____ Source records

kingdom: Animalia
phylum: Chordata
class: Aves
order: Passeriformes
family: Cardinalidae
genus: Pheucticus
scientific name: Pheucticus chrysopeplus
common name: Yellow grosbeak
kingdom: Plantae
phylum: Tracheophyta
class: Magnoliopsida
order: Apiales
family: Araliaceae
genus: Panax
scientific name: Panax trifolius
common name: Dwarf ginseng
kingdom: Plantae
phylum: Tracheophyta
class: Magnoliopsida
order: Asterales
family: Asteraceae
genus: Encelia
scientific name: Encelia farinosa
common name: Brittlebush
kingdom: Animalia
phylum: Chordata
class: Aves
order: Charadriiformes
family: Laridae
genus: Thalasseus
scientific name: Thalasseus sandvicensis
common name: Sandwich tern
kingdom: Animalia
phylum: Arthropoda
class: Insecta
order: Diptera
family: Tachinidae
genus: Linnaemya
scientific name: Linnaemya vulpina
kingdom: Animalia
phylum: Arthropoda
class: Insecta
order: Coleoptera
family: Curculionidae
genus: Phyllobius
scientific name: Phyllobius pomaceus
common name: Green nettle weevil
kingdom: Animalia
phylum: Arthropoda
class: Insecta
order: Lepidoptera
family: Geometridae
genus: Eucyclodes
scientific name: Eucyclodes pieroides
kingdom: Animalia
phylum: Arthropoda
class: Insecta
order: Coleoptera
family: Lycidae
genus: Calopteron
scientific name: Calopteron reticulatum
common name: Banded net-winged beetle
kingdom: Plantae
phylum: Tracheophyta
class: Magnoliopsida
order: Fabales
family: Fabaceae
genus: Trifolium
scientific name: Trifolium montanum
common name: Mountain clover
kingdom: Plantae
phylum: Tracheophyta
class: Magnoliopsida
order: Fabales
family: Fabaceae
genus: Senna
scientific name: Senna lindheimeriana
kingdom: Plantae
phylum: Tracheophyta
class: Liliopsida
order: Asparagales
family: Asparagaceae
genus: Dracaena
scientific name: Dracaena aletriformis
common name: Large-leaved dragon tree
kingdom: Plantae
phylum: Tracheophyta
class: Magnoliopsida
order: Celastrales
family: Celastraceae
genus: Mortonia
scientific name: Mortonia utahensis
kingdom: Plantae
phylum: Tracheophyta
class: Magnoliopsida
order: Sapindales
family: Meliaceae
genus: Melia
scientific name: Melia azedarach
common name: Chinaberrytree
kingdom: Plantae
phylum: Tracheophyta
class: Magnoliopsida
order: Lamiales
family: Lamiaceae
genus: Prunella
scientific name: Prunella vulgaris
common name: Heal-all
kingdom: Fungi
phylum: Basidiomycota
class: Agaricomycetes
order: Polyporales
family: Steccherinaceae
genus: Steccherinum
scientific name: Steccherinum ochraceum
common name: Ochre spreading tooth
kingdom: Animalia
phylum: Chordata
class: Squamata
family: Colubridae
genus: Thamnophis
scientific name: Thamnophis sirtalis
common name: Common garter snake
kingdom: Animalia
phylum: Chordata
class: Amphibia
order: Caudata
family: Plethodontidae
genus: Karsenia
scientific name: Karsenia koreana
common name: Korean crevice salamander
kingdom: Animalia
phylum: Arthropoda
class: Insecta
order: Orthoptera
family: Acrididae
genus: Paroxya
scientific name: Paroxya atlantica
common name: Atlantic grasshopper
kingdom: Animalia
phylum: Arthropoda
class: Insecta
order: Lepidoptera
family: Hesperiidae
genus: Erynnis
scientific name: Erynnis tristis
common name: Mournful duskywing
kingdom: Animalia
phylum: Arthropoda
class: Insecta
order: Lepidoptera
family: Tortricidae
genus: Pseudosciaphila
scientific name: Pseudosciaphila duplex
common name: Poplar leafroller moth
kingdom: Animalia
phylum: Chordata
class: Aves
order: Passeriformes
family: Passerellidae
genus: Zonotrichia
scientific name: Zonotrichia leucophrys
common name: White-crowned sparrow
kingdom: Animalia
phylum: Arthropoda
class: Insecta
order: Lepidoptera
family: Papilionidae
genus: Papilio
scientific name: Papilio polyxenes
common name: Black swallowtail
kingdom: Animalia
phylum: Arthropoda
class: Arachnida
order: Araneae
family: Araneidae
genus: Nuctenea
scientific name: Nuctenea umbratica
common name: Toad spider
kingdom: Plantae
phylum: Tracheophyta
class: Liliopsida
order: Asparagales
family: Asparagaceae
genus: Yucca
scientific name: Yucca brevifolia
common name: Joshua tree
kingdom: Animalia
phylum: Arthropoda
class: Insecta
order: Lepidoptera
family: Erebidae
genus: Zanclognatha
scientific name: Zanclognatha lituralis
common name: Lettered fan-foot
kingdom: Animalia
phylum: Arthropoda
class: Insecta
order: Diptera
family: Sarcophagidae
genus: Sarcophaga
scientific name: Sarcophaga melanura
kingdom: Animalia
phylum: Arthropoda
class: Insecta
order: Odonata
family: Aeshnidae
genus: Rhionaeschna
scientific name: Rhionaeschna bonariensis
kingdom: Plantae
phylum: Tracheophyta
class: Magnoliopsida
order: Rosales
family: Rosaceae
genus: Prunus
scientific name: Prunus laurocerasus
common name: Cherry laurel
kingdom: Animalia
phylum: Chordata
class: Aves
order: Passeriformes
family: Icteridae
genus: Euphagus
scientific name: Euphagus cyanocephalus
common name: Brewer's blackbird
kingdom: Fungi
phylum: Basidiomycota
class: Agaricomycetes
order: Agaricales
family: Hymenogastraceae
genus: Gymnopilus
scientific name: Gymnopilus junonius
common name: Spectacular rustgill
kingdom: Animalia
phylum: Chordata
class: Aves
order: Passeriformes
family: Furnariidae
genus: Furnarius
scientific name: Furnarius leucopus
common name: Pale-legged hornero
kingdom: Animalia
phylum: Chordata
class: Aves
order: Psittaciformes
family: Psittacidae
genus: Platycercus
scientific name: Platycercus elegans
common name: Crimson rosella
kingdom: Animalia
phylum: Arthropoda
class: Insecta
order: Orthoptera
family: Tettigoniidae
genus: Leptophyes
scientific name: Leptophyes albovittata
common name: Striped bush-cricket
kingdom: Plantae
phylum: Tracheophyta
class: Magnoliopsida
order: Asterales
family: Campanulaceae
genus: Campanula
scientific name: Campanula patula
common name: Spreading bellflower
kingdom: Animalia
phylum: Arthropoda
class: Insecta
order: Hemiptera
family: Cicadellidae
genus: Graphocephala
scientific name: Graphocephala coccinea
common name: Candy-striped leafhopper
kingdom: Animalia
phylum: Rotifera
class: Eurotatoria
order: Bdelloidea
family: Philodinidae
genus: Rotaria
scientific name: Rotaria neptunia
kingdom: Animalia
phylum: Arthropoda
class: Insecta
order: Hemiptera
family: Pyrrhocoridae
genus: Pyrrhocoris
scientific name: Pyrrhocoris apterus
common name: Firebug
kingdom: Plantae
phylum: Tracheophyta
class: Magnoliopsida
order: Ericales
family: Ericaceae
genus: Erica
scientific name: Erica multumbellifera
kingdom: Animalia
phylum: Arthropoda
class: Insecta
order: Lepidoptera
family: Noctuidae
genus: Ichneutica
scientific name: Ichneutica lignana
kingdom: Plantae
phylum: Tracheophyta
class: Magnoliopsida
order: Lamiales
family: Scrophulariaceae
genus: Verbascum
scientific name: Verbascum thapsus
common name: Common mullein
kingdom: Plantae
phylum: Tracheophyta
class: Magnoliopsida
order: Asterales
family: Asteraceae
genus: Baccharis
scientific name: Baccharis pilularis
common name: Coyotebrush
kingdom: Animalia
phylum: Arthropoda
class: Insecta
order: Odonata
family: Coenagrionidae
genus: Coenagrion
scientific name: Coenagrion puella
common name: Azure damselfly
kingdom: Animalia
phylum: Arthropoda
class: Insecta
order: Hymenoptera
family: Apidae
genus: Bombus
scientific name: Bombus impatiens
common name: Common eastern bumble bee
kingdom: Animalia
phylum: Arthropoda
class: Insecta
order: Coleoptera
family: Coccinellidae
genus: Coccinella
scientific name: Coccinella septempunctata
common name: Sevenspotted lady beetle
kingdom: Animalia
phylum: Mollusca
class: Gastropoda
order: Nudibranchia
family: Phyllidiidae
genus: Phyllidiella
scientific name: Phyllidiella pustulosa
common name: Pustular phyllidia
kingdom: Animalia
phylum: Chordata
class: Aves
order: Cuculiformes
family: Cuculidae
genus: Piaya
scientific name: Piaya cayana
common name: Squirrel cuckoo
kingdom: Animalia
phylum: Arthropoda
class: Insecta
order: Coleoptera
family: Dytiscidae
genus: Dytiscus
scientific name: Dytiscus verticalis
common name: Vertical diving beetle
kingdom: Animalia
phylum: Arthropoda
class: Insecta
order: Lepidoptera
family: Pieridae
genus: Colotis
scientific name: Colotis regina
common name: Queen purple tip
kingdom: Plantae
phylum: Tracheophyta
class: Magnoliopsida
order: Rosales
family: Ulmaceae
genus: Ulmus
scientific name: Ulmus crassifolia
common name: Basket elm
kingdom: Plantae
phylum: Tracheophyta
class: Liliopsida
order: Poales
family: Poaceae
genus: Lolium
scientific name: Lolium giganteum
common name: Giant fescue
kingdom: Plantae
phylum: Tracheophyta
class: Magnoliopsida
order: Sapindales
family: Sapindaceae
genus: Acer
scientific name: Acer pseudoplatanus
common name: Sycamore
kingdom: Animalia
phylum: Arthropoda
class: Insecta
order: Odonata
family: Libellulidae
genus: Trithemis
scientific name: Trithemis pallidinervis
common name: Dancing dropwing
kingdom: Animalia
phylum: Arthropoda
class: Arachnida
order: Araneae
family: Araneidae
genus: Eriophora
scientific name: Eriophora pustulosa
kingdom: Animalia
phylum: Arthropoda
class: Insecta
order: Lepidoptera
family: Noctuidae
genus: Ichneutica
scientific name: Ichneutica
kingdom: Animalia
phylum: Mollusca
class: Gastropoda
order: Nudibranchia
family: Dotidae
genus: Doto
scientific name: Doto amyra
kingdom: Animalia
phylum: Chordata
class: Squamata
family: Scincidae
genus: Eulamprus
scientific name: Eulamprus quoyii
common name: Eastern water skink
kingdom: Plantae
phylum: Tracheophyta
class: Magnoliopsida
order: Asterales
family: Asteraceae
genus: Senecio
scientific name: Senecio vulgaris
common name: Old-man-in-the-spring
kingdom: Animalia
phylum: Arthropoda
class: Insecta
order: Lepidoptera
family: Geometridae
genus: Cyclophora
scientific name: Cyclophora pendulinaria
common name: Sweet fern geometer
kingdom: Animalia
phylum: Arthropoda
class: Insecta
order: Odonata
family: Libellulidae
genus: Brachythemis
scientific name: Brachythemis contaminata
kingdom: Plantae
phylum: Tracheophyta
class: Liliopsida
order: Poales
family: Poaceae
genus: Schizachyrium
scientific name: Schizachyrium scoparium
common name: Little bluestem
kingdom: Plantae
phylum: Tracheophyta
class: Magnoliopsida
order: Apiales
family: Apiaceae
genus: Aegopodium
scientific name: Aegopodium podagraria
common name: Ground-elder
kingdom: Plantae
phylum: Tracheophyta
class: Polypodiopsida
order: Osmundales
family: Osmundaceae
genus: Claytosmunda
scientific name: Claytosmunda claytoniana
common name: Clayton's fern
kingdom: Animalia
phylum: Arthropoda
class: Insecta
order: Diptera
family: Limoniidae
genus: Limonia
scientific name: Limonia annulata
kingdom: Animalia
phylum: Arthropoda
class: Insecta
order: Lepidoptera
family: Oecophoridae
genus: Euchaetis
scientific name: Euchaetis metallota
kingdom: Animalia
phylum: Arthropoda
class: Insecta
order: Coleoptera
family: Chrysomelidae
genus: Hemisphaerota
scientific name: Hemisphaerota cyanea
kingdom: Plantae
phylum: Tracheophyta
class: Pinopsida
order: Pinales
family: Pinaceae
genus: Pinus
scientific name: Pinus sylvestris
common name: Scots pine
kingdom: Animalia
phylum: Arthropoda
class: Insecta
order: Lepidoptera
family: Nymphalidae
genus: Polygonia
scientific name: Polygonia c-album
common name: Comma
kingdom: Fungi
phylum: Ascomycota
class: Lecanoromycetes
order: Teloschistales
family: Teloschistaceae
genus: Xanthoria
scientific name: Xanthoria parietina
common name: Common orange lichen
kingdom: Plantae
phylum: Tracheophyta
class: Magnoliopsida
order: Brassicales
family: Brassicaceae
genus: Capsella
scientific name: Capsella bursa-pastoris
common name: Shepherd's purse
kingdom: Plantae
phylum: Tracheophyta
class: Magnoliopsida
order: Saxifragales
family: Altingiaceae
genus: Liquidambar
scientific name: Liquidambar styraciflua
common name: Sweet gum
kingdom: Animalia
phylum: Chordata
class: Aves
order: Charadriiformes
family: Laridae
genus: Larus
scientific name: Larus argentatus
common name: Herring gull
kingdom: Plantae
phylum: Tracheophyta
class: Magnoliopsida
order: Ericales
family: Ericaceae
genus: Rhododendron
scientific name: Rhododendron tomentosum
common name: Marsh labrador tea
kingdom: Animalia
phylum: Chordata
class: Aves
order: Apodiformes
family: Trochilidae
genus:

________

### Required work
Extract the records verbatim from their first line through the line containing "common name: Dwarf ginseng", both ends included.

### Solution for this problem
kingdom: Animalia
phylum: Chordata
class: Aves
order: Passeriformes
family: Cardinalidae
genus: Pheucticus
scientific name: Pheucticus chrysopeplus
common name: Yellow grosbeak
kingdom: Plantae
phylum: Tracheophyta
class: Magnoliopsida
order: Apiales
family: Araliaceae
genus: Panax
scientific name: Panax trifolius
common name: Dwarf ginseng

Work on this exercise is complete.